Looking forward into 2020 and the following years, a few observations stand out. Firstly, we already know the projected budgets for the 2020 auction and they are much lower than in 2019. For the wind+PV basket over 1 MW the forecast is for 14,7 TWh, which comes down to less than 330 MW of new wind installations, provided that only wind will win. According to market data there should still be over 1,000 MW of auction-ready wind projects which means that the 2020 basket should be fully used by wind, unless other factors have an impact on it (e.g. limits in supply of old turbine types).
Even though the “old” wind projects will soon be gone and the wind sector needs to somehow develop beyond 2020, it will simply not as long as the 10H rule remains in force. Having said that, it is worth mentioning that a serious discussion between decision makers in the Polish government is currently being carried out and it is not unlikely that the said restriction will be tempered still this year.
Certainly it can be stated that a change in the political approach to wind energy has already been taking place in Poland recently, allowing us to make brighter forecasts. In fact once the 10H rule is abandoned or lowered, the dynamic expansion of the onshore wind sector is already feasible outside the auction scheme.
Good Winds for PV
The same story pretty much the same applies to PV technologies. Whereas large scale installations have so far been discriminated against by being forced to compete with wind in the same auction basket, it seems strikingly obvious that soon after 2020 public support will no longer be necessary for this technology to further spread.
The PV sector has been dynamically expanding in Poland in recent years. Developers adopted auction model limitations and already offer a large supply of optimized projects under 1 MW. The 2018 and 2019 auctions showed that PV technically beat wind over the entire budgets foreseen for baskets wind+PV below 1MW. This is on the one hand because almost no wind projects are offered in this range. But no less important is the quality and competitiveness of the PV projects. Last December 759 installations won the auction, offering prices from 269 to 327 PLN/MWh – much lower than last year and certainly much higher than the ones we likely expect to be offered next year.

■ **PROBLEM SET**:
• a. According to the text on Polish wind and PV auctions, how many installations won the auction last December?
• b. Write a continuation of the text on Polish wind and PV auctions, starting after its final sentence.

■ **DATA**:
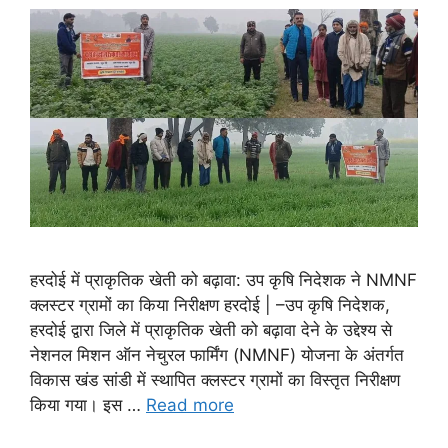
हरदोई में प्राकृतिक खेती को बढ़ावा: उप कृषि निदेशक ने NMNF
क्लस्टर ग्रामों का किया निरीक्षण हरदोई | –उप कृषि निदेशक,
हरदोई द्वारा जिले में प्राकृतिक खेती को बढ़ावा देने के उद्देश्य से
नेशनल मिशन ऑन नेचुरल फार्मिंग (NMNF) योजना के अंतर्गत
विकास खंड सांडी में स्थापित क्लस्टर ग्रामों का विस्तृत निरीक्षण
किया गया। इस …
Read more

---

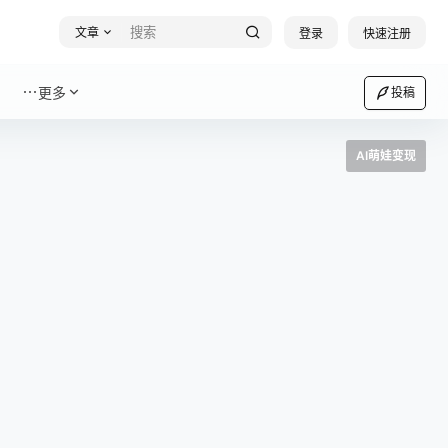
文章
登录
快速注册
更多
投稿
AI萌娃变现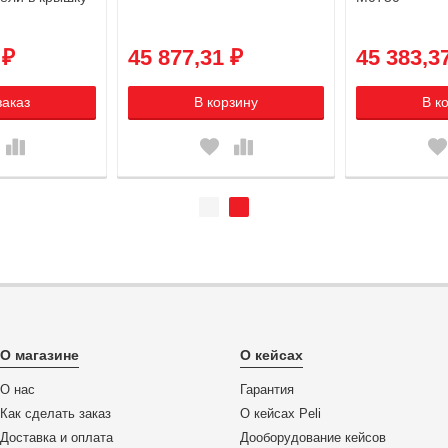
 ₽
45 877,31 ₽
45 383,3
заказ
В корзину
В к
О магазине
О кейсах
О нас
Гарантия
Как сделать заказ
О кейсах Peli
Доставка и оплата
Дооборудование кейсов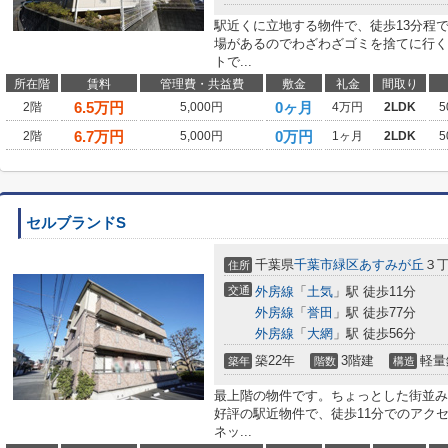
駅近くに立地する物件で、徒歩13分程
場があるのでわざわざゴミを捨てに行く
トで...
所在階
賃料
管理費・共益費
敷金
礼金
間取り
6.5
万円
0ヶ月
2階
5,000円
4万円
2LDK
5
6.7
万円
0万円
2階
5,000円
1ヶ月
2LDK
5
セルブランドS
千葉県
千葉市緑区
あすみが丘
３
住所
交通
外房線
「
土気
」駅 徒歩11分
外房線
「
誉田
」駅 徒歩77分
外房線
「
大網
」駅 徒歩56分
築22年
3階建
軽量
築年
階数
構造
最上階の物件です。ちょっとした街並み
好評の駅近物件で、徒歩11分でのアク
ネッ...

■ **EXERCISE RESPONSES**:
• a. 759 installations won the auction.

• b.
Offshore Closer Than Ever
Last but not least, the Polish offshore wind sector deserves our attention and applause. Despite still being at an early stage of project development, it seems that we shall finally soon welcome dedicated regulatory solutions for this technology.
In January the draft act on supporting offshore wind energy was made available for public consultation. It is expected to be in force by mid 2020 and if in place it shall fill the legal and administrative gaps which are necessary to permit the installation of energy generation at sea.
The draft act assumes two phases for granting public support: in the first phase up to 4,9 GW shall be directly contracted by the government with the most advanced projects by 2022. The second phase shall be available for other projects and based on the auction model. Currently, many developers are lobbying for the extension of the first phase to 6,5 GW, and a longer closing time. The European Commission’s approval is necessary in order to adopt the planned provisions, in particular with respect to the first phase that assumes suspension of the competition mechanism.